The FCC announced the ban on Nov. 22, not long after the discovery of Huawei wireless gear near a U.S. nuclear missile base in Montana.
FCC Commissioner Brendan Carr said that he had recently visited Malmstrom Air Force Base, home to 150 Minuteman III nuclear missiles.
“Set against that destructive power is a completely serene and wide-open landscape,” Carr said. “It is just wheat fields and big sky country. Except, as it turns out, there are cell towers all around the Montana missile fields running on Huawei equipment.”
The FCC’s new ruling prohibits American telecommunications companies from using money from the Universal Service Fund to purchase equipment from foreign companies that pose a threat to U.S. security. The Universal Service Fund is an $8 billion pot of funds used to subsidize rural telecommunications networks.
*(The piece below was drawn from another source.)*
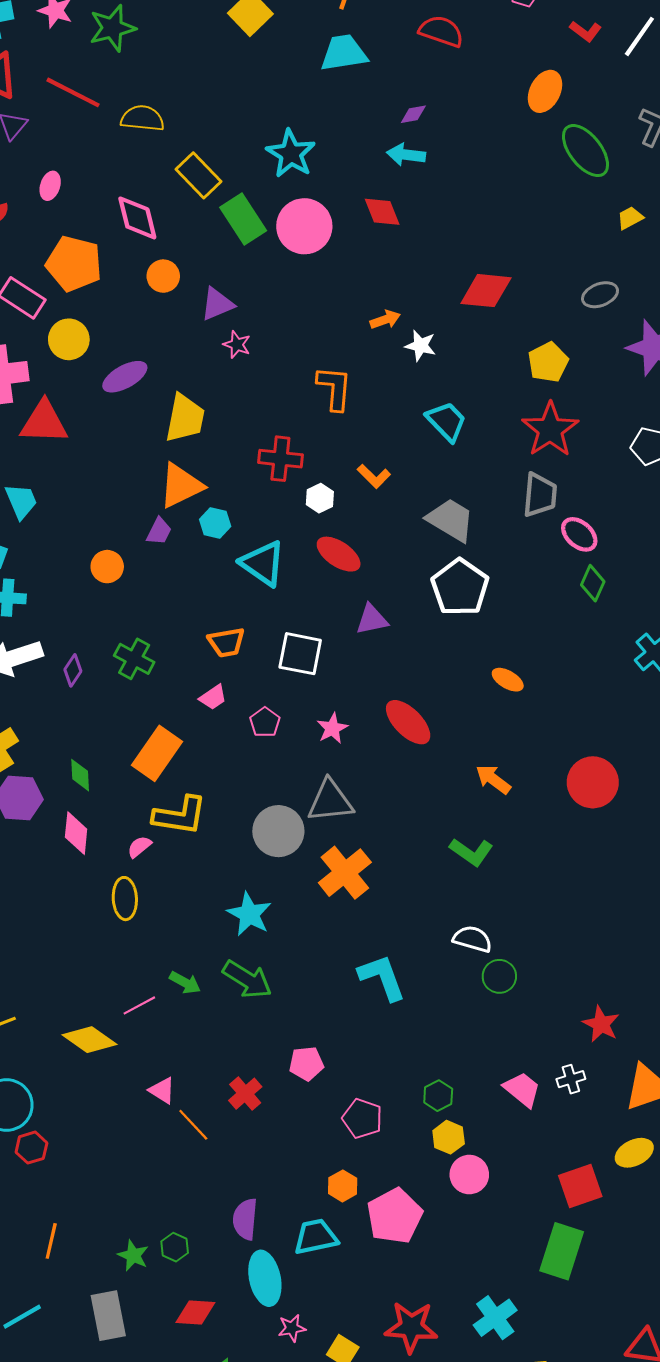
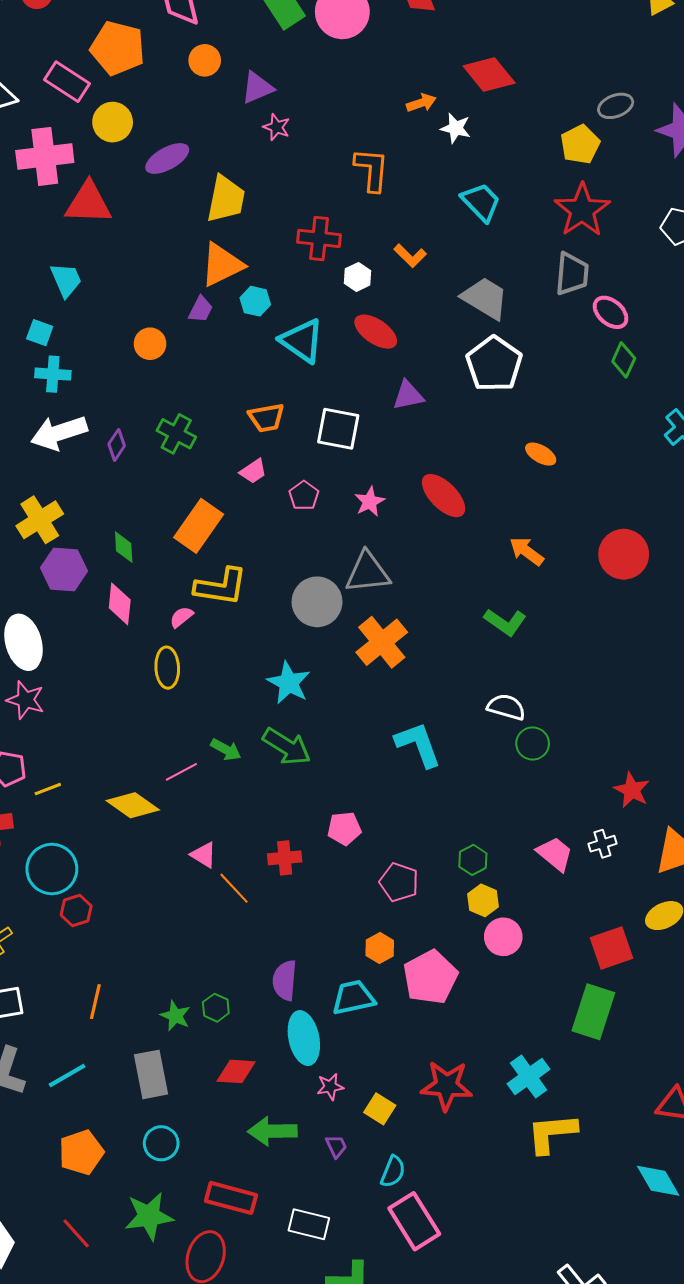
red diamond: (486, 291) -> (489, 75), moved, turned 45
gray ellipse: (600, 295) -> (616, 106), moved
red cross: (245, 1094) -> (285, 858), turned 36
“The measure effectively bans rural carriers reliant on federal subsidies from buying new Chinese equipment or maintaining existing foreign equipment,” security correspondent Bill Gertz wrote for The Washington Times on Nov. 22.
FCC Chairman Ajit Pai said the action followed reports from both the Trump administration and Congress warning that Chinese equipment contains “backdoor” remote access that could permit China’s military or intelligence services to spy or disrupt critical service.
Huawei and ZTE were the first two companies designated as national security threats.
“Both companies have close ties to China’s communist government and military apparatus,” Pai said during an open meeting on the rule.